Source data
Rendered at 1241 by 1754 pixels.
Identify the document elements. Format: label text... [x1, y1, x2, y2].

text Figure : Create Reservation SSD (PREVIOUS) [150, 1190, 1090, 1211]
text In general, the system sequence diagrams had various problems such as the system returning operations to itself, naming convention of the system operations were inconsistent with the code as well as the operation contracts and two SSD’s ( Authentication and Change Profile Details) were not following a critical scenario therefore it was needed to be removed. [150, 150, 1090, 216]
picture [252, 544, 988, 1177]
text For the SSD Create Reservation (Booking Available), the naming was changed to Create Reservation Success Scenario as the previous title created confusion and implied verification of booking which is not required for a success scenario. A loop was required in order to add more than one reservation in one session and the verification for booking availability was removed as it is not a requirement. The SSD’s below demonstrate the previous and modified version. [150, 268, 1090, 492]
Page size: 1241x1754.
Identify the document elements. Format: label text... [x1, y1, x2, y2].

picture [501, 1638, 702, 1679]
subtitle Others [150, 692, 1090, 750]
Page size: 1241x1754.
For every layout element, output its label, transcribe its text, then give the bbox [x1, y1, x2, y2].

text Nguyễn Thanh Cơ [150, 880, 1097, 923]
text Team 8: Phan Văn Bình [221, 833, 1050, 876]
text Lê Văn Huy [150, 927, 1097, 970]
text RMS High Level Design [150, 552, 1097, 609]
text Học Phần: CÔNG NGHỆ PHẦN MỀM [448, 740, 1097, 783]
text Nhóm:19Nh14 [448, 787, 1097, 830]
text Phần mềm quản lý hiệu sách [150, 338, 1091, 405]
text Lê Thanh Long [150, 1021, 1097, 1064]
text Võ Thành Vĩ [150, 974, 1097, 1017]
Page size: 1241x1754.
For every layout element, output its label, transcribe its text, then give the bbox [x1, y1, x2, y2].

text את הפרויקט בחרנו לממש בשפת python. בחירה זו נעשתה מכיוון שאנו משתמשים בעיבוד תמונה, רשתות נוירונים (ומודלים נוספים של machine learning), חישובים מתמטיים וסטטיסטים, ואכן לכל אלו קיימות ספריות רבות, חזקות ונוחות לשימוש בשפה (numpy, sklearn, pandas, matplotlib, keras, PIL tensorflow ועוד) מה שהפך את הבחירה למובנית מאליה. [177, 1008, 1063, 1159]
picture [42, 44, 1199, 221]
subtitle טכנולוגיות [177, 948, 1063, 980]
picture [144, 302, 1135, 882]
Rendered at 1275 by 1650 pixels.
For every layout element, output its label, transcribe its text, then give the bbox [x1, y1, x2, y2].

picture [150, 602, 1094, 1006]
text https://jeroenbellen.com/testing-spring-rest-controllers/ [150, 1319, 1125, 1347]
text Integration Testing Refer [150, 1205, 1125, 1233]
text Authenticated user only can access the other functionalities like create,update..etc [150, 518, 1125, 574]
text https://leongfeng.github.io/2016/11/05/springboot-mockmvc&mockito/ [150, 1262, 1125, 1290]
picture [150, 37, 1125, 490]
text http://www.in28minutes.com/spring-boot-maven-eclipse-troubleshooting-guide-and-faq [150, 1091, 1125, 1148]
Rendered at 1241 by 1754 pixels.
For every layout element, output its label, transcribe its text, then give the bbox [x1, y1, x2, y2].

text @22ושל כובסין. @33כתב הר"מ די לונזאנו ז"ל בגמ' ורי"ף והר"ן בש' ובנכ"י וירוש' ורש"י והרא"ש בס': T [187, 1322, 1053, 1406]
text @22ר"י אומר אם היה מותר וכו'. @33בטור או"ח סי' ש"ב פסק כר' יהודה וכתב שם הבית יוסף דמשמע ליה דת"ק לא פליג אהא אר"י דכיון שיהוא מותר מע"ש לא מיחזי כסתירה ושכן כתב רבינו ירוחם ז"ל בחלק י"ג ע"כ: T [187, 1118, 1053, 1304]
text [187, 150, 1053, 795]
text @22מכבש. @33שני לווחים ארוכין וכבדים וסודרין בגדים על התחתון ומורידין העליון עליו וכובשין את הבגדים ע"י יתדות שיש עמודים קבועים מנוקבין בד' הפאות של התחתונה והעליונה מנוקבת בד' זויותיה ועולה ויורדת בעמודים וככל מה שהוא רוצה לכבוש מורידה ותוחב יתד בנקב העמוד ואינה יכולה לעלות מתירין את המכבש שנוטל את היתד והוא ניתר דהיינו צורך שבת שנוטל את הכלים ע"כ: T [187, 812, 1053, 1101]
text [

## WHAT THE TASK REQUIRES
The full data, transcribed without change, is the expected answer.

## EXERCISE OUTPUT
Rendered at 1241 by 1754 pixels.
Identify the document elements. Format: label text... [x1, y1, x2, y2].

text Figure : Create Reservation SSD (PREVIOUS) [150, 1190, 1090, 1211]
text In general, the system sequence diagrams had various problems such as the system returning operations to itself, naming convention of the system operations were inconsistent with the code as well as the operation contracts and two SSD’s ( Authentication and Change Profile Details) were not following a critical scenario therefore it was needed to be removed. [150, 150, 1090, 216]
picture [252, 544, 988, 1177]
text For the SSD Create Reservation (Booking Available), the naming was changed to Create Reservation Success Scenario as the previous title created confusion and implied verification of booking which is not required for a success scenario. A loop was required in order to add more than one reservation in one session and the verification for booking availability was removed as it is not a requirement. The SSD’s below demonstrate the previous and modified version. [150, 268, 1090, 492]
Page size: 1241x1754.
Identify the document elements. Format: label text... [x1, y1, x2, y2].

picture [501, 1638, 702, 1679]
subtitle Others [150, 692, 1090, 750]
Page size: 1241x1754.
For every layout element, output its label, transcribe its text, then give the bbox [x1, y1, x2, y2].

text Nguyễn Thanh Cơ [150, 880, 1097, 923]
text Team 8: Phan Văn Bình [221, 833, 1050, 876]
text Lê Văn Huy [150, 927, 1097, 970]
text RMS High Level Design [150, 552, 1097, 609]
text Học Phần: CÔNG NGHỆ PHẦN MỀM [448, 740, 1097, 783]
text Nhóm:19Nh14 [448, 787, 1097, 830]
text Phần mềm quản lý hiệu sách [150, 338, 1091, 405]
text Lê Thanh Long [150, 1021, 1097, 1064]
text Võ Thành Vĩ [150, 974, 1097, 1017]
Page size: 1241x1754.
For every layout element, output its label, transcribe its text, then give the bbox [x1, y1, x2, y2].

text את הפרויקט בחרנו לממש בשפת python. בחירה זו נעשתה מכיוון שאנו משתמשים בעיבוד תמונה, רשתות נוירונים (ומודלים נוספים של machine learning), חישובים מתמטיים וסטטיסטים, ואכן לכל אלו קיימות ספריות רבות, חזקות ונוחות לשימוש בשפה (numpy, sklearn, pandas, matplotlib, keras, PIL tensorflow ועוד) מה שהפך את הבחירה למובנית מאליה. [177, 1008, 1063, 1159]
picture [42, 44, 1199, 221]
subtitle טכנולוגיות [177, 948, 1063, 980]
picture [144, 302, 1135, 882]
Rendered at 1275 by 1650 pixels.
For every layout element, output its label, transcribe its text, then give the bbox [x1, y1, x2, y2].

picture [150, 602, 1094, 1006]
text https://jeroenbellen.com/testing-spring-rest-controllers/ [150, 1319, 1125, 1347]
text Integration Testing Refer [150, 1205, 1125, 1233]
text Authenticated user only can access the other functionalities like create,update..etc [150, 518, 1125, 574]
text https://leongfeng.github.io/2016/11/05/springboot-mockmvc&mockito/ [150, 1262, 1125, 1290]
picture [150, 37, 1125, 490]
text http://www.in28minutes.com/spring-boot-maven-eclipse-troubleshooting-guide-and-faq [150, 1091, 1125, 1148]
Rendered at 1241 by 1754 pixels.
For every layout element, output its label, transcribe its text, then give the bbox [x1, y1, x2, y2].

text @22ושל כובסין. @33כתב הר"מ די לונזאנו ז"ל בגמ' ורי"ף והר"ן בש' ובנכ"י וירוש' ורש"י והרא"ש בס': T [187, 1322, 1053, 1406]
text @22ר"י אומר אם היה מותר וכו'. @33בטור או"ח סי' ש"ב פסק כר' יהודה וכתב שם הבית יוסף דמשמע ליה דת"ק לא פליג אהא אר"י דכיון שיהוא מותר מע"ש לא מיחזי כסתירה ושכן כתב רבינו ירוחם ז"ל בחלק י"ג ע"כ: T [187, 1118, 1053, 1304]
text [187, 150, 1053, 795]
text @22מכבש. @33שני לווחים ארוכין וכבדים וסודרין בגדים על התחתון ומורידין העליון עליו וכובשין את הבגדים ע"י יתדות שיש עמודים קבועים מנוקבין בד' הפאות של התחתונה והעליונה מנוקבת בד' זויותיה ועולה ויורדת בעמודים וככל מה שהוא רוצה לכבוש מורידה ותוחב יתד בנקב העמוד ואינה יכולה לעלות מתירין את המכבש שנוטל את היתד והוא ניתר דהיינו צורך שבת שנוטל את הכלים ע"כ: T [187, 812, 1053, 1101]
text [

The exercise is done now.